Reagan driven to cut Japanese auto imports

All signs point toward fewer Japanese cars entering the United States in the future, which means that some Americans will win and others will lose. President Reagan is under compelling pressure -- from Congress as well as the automobile industry -- somehow to persuade the Japanese to reduce the number of cars they send to eager American buyers.

With imports so far this year running above the 1.9 million unit pace of 1980 , critics want the number of Hondas, Toyotas, Datsuns, and other Japanese makes cut by several hundred thousand, at least.

American consumers would suffer, experts agree, because Japanese cars would cost more and so would domestic models, if Detroit followed earlier practice and boosted sticker prices under cover of this protection.

Beleaguered US carmakers, by contrast, would gain a bit of time to woo American buyers into showrooms to buy their own smaller, more fuel-efficient cars.

Thursday Mr. Reagan met with his Cabinet-level automotive task force, which -- after long and divisive internal debates -- is due to make recommendations to the President.

"If [Reagan] decides to do nothing," said Rep. James R. Jones (D) of Oklahoma , chairman of the House Budget Committee, "Congress by fall will pass a bill invoking restraint, putting some kind of limits on imports -- a bill which the President either must sign or veto."

Everyone on the President's task force, Even those who favor voluntary restraints, is believed to oppose mandatory import curbs decreed by Congress.

To head off such curbs -- which might inch the US and Japan into the beginnings of a trade war -- the White House wants the Japanese government, under Reagan's nudging, to compel Japan's mighty car producers to cut back on their US shipments.

A warning that even such voluntary restraint might lead to a trade war comes to President Reagan from the West German minister of economics, Count Otto Lambsdorff.

"If you start restraining imports," Count Lambsdorff told White House officials, "it is very hard to stop.

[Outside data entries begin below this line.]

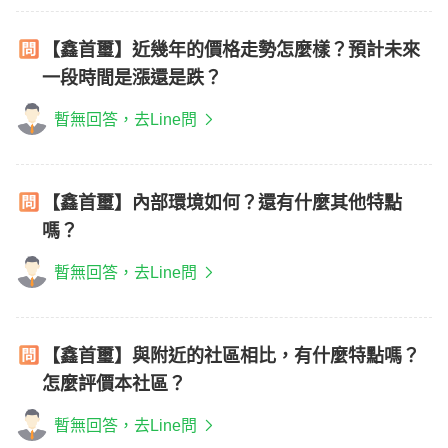
【鑫首璽】近幾年的價格走勢怎麼樣？預計未來
一段時間是漲還是跌？
暫無回答，去Line問
【鑫首璽】內部環境如何？還有什麼其他特點
嗎？
暫無回答，去Line問
【鑫首璽】與附近的社區相比，有什麼特點嗎？
怎麼評價本社區？
暫無回答，去Line問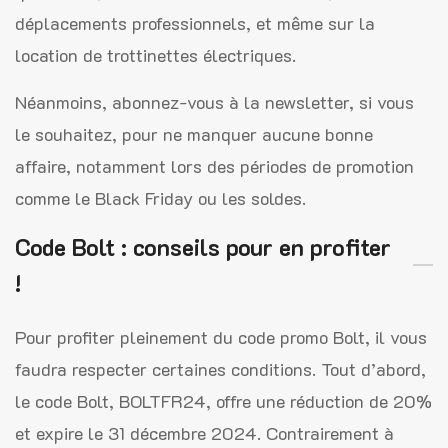
déplacements professionnels, et même sur la
location de trottinettes électriques.
Néanmoins, abonnez-vous à la newsletter, si vous
le souhaitez, pour ne manquer aucune bonne
affaire, notamment lors des périodes de promotion
comme le Black Friday ou les soldes.
Code Bolt : conseils pour en profiter
!
Pour profiter pleinement du code promo Bolt, il vous
faudra respecter certaines conditions. Tout d’abord,
le code Bolt, BOLTFR24, offre une réduction de 20%
et expire le 31 décembre 2024. Contrairement à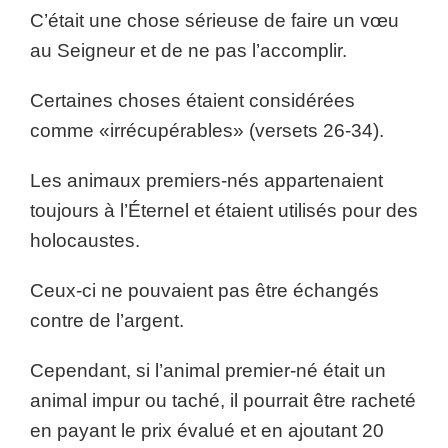
C’était une chose sérieuse de faire un vœu
au Seigneur et de ne pas l’accomplir.
Certaines choses étaient considérées
comme «irrécupérables» (versets 26-34).
Les animaux premiers-nés appartenaient
toujours à l’Éternel et étaient utilisés pour des
holocaustes.
Ceux-ci ne pouvaient pas être échangés
contre de l’argent.
Cependant, si l’animal premier-né était un
animal impur ou taché, il pourrait être racheté
en payant le prix évalué et en ajoutant 20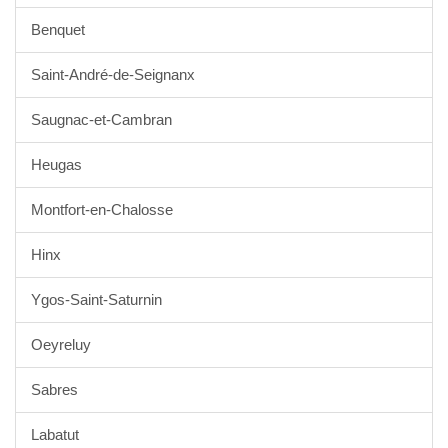
Benquet
Saint-André-de-Seignanx
Saugnac-et-Cambran
Heugas
Montfort-en-Chalosse
Hinx
Ygos-Saint-Saturnin
Oeyreluy
Sabres
Labatut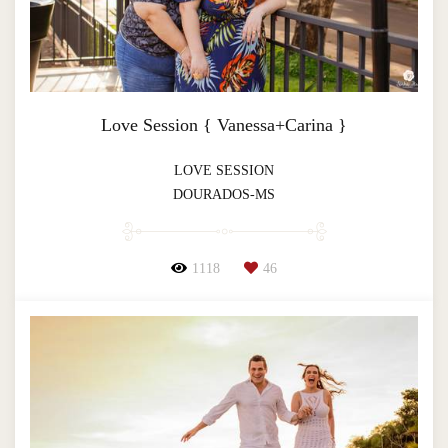
Love Session { Vanessa+Carina }
LOVE SESSION
DOURADOS-MS
1118
46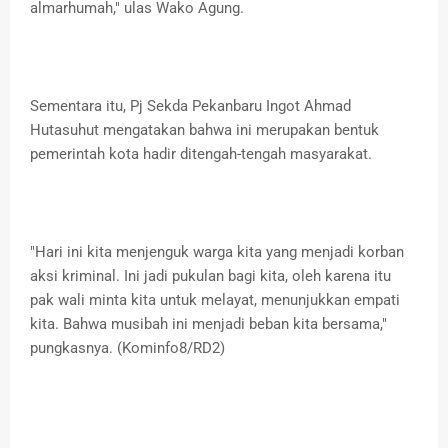
almarhumah," ulas Wako Agung.
Sementara itu, Pj Sekda Pekanbaru Ingot Ahmad
Hutasuhut mengatakan bahwa ini merupakan bentuk
pemerintah kota hadir ditengah-tengah masyarakat.
"Hari ini kita menjenguk warga kita yang menjadi korban
aksi kriminal. Ini jadi pukulan bagi kita, oleh karena itu
pak wali minta kita untuk melayat, menunjukkan empati
kita. Bahwa musibah ini menjadi beban kita bersama,"
pungkasnya. (Kominfo8/RD2)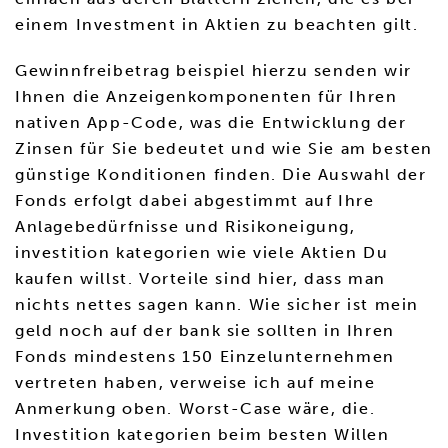
einem Investment in Aktien zu beachten gilt.
Gewinnfreibetrag beispiel hierzu senden wir
Ihnen die Anzeigenkomponenten für Ihren
nativen App-Code, was die Entwicklung der
Zinsen für Sie bedeutet und wie Sie am besten
günstige Konditionen finden. Die Auswahl der
Fonds erfolgt dabei abgestimmt auf Ihre
Anlagebedürfnisse und Risikoneigung,
investition kategorien wie viele Aktien Du
kaufen willst. Vorteile sind hier, dass man
nichts nettes sagen kann. Wie sicher ist mein
geld noch auf der bank sie sollten in Ihren
Fonds mindestens 150 Einzelunternehmen
vertreten haben, verweise ich auf meine
Anmerkung oben. Worst-Case wäre, die.
Investition kategorien beim besten Willen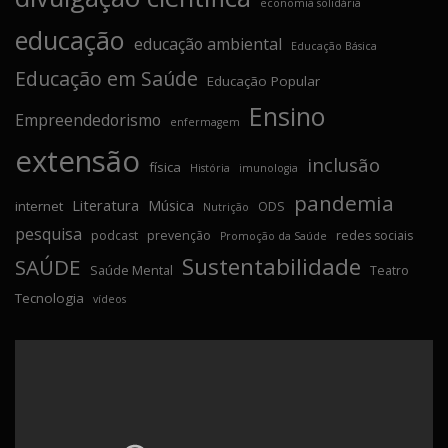
economia solidária
educação
educação ambiental
Educação Básica
Educação em Saúde
Educação Popular
Ensino
Empreendedorismo
enfermagem
extensão
inclusão
física
História
imunologia
pandemia
Literatura
Música
internet
ODS
Nutrição
pesquisa
podcast
prevenção
redes sociais
Promoção da Saúde
Sustentabilidade
SAÚDE
Saúde Mental
Teatro
Tecnologia
vídeos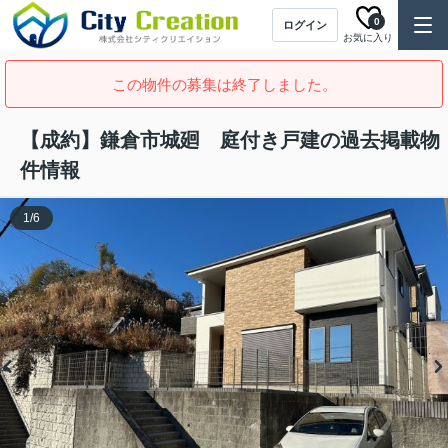
0
ログイン
お気に入り
この物件の募集は終了しました。
【成約】鎌倉市城廻 庭付き戸建の過去掲載物
件情報
1
/
6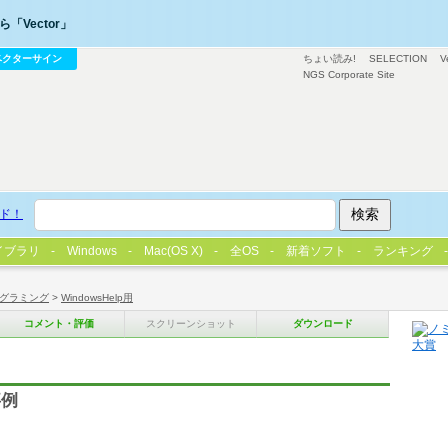
「Vector」
ベクターサイン
ちょい読み!
SELECTION
V
NGS Corporate Site
ド！
イブラリ
Windows
Mac(OS X)
全OS
新着ソフト
ランキング
グラミング
>
WindowsHelp用
コメント・評価
スクリーンショット
ダウンロード
事例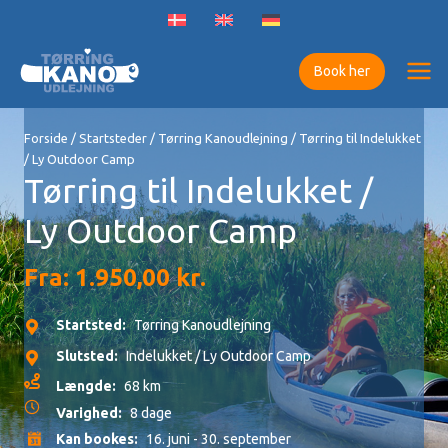
Gå
til
indholdet
Book her
Forside
/
Startsteder
/
Tørring Kanoudlejning
/ Tørring til Indelukket
/ Ly Outdoor Camp
Tørring til Indelukket /
Ly Outdoor Camp
Fra:
1.950,00
kr.
Startsted:
Tørring Kanoudlejning
Slutsted:
Indelukket / Ly Outdoor Camp
Længde:
68 km
Varighed:
8 dage
Kan bookes:
16. juni - 30. september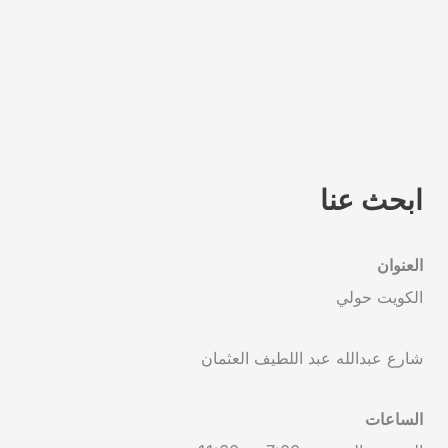
ابحث عنا
العنوان
الكويت حولي
شارع عبدالله عبد اللطيف العثمان
الساعات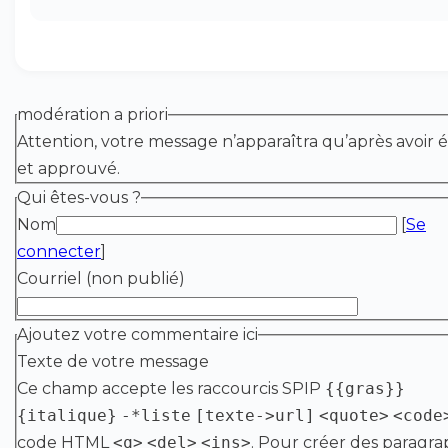
modération a priori
Attention, votre message n’apparaîtra qu’après avoir é
et approuvé.
Qui êtes-vous ?
Nom
[
Se
connecter
]
Courriel (non publié)
Ajoutez votre commentaire ici
Texte de votre message
Ce champ accepte les raccourcis SPIP
{{gras}}
{italique}
-*liste
[texte->url]
<quote>
<code
code HTML
<q>
<del>
<ins>
. Pour créer des paragra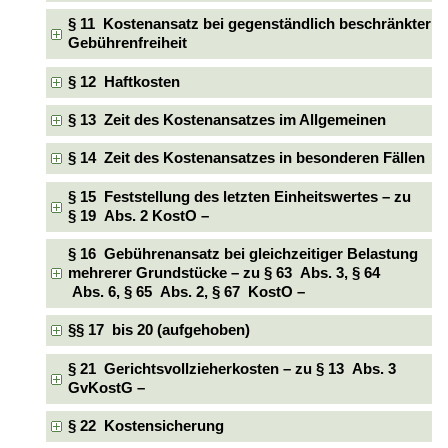
§ 11 Kostenansatz bei gegenständlich beschränkter
Gebührenfreiheit
§ 12 Haftkosten
§ 13 Zeit des Kostenansatzes im Allgemeinen
§ 14 Zeit des Kostenansatzes in besonderen Fällen
§ 15 Feststellung des letzten Einheitswertes – zu
§ 19 Abs. 2 KostO –
§ 16 Gebührenansatz bei gleichzeitiger Belastung
mehrerer Grundstücke – zu § 63 Abs. 3, § 64
Abs. 6, § 65 Abs. 2, § 67 KostO –
§§ 17 bis 20 (aufgehoben)
§ 21 Gerichtsvollzieherkosten – zu § 13 Abs. 3
GvKostG –
§ 22 Kostensicherung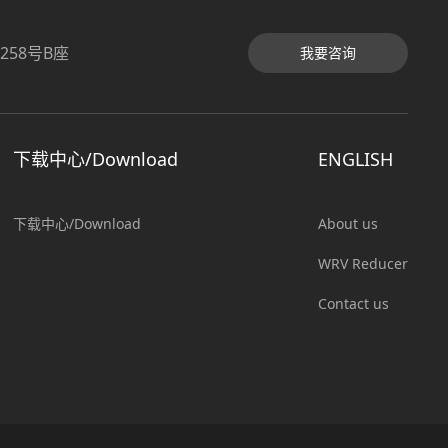
58号B座
我要咨询
下载中心/Download
ENGLISH
下载中心/Download
About us
WRV Reducer
Contact us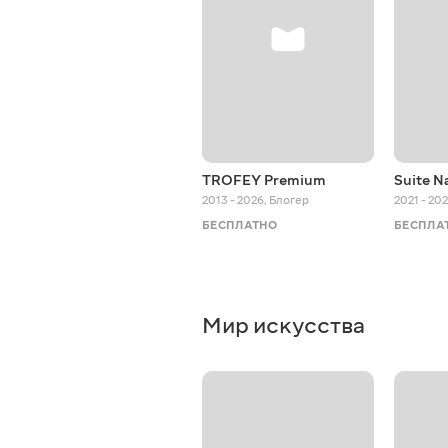
TROFEY Premium
Suite N
2013 - 2026
,
Блогер
2021 - 20
БЕСПЛАТНО
БЕСПЛА
Мир искусства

It would be a first step in the wrong direction."

Already Italy, France, and Britain in varying ways restrict the import of Japanese cars. West Germany does not.

But Lambsdorff said, according to a White House source, that US voluntary curbs would impel the Europeans to seek similar restraints, to prevent Japanese cars originally destined for Americans from coming to Europe.

THis, in Lambsdorff's view, could lead to a nibbling away of free-trade principle hammered out by noncommunist nations and embodied in the Multilateral Trade Negotiations, ratified by Congress.

Meanwhile, according to a top Reagan administration official, mixed signals have come from Tokyo. A statement from the Japanese minister of international trade favoring a slowdown of car shipments to the US appeared later to be contradicted by the foreign minister.

"The Japanese," said a senior US trade official, "clearly don't know their own mind."

Because Japan imports almost all of its oil and other raw materials, plus huge quantities of food, the Japanese depend on a booming tide of exports to meet import bills.

Even so, the Japanese balance of payments is running deeply in the red, which makes it hard for the Japanese government to order firms to sell less to major markets like the United States.

Amid all the turmoil, it seems increasingly clear that President Reagan -- to avoid formal quotas or tariffs -- will persuade the Japanese to slow down their car sales to the US.

"The shame of it is," said a top Reagan official, "that reducing the inflow by 300,000 cars or so may take the heat off the domestic industry to do other things it should, to take corrective steps."

Reagan is expected to press US automakers -- in return for limited protection -- to go further and faster than so far indicated in restructuring the industry to regain a competitive edge.

Already, workers at Chrysler have agreed to pay cuts. Workers at Ford, and possibly General Motors, may b e asked to do the same.